● **Exercise**
In the data below, which lines hold "neck"? Copy every one.

::: Records supplied

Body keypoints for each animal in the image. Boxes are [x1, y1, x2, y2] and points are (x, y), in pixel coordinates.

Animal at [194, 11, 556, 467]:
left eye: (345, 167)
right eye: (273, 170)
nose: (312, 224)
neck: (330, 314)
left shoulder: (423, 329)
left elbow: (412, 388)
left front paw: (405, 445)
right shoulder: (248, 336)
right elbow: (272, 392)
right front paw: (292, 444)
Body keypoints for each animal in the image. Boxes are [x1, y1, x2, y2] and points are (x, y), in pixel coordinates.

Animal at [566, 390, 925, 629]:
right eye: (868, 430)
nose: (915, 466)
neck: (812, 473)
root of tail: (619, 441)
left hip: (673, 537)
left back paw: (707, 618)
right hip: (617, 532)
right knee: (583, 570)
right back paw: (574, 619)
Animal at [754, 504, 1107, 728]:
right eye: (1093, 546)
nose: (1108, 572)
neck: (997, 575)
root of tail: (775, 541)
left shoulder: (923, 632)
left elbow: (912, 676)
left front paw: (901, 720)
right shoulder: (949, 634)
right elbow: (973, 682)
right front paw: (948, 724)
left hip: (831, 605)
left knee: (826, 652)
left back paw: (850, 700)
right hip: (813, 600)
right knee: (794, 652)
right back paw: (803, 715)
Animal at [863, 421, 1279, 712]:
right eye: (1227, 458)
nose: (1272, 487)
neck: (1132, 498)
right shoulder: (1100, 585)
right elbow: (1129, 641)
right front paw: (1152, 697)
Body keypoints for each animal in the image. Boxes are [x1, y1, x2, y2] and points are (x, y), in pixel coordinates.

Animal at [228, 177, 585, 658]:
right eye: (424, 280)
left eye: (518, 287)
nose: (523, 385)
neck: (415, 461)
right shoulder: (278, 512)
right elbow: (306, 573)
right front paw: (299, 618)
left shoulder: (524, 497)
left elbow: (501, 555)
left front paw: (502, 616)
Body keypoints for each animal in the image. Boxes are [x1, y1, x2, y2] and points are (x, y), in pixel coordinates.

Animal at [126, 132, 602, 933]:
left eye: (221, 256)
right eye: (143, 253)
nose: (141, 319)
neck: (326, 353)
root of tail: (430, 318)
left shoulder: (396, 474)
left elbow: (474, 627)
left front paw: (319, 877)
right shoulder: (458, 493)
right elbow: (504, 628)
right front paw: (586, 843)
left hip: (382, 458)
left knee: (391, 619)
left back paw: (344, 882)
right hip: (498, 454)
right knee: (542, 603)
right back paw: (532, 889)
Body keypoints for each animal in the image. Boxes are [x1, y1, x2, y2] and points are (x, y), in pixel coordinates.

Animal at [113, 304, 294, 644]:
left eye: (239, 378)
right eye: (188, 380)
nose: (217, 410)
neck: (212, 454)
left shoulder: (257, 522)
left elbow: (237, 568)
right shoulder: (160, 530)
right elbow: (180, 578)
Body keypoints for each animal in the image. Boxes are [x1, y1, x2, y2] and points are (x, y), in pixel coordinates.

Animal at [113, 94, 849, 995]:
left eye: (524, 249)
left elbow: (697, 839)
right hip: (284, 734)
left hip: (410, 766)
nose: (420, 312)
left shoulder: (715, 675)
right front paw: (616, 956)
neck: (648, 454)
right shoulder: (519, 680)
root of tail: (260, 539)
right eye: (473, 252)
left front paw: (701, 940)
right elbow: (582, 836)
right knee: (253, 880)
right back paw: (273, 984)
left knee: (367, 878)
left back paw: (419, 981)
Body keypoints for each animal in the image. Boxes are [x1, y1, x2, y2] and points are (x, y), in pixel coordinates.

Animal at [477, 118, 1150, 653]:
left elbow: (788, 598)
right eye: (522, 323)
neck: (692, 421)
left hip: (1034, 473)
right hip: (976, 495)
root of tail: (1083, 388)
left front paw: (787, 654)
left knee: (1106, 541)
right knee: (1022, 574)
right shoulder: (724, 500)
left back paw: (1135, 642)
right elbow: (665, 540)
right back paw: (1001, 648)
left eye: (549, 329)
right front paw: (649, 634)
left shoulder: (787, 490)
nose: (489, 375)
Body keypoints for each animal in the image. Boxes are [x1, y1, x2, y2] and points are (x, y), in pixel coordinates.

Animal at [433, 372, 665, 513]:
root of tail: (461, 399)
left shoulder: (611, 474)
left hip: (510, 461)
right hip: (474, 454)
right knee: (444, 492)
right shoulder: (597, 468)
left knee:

::::::

● **Your solution**
neck: (330, 314)
neck: (812, 473)
neck: (997, 575)
neck: (1132, 498)
neck: (415, 461)
neck: (326, 353)
neck: (212, 454)
neck: (648, 454)
neck: (692, 421)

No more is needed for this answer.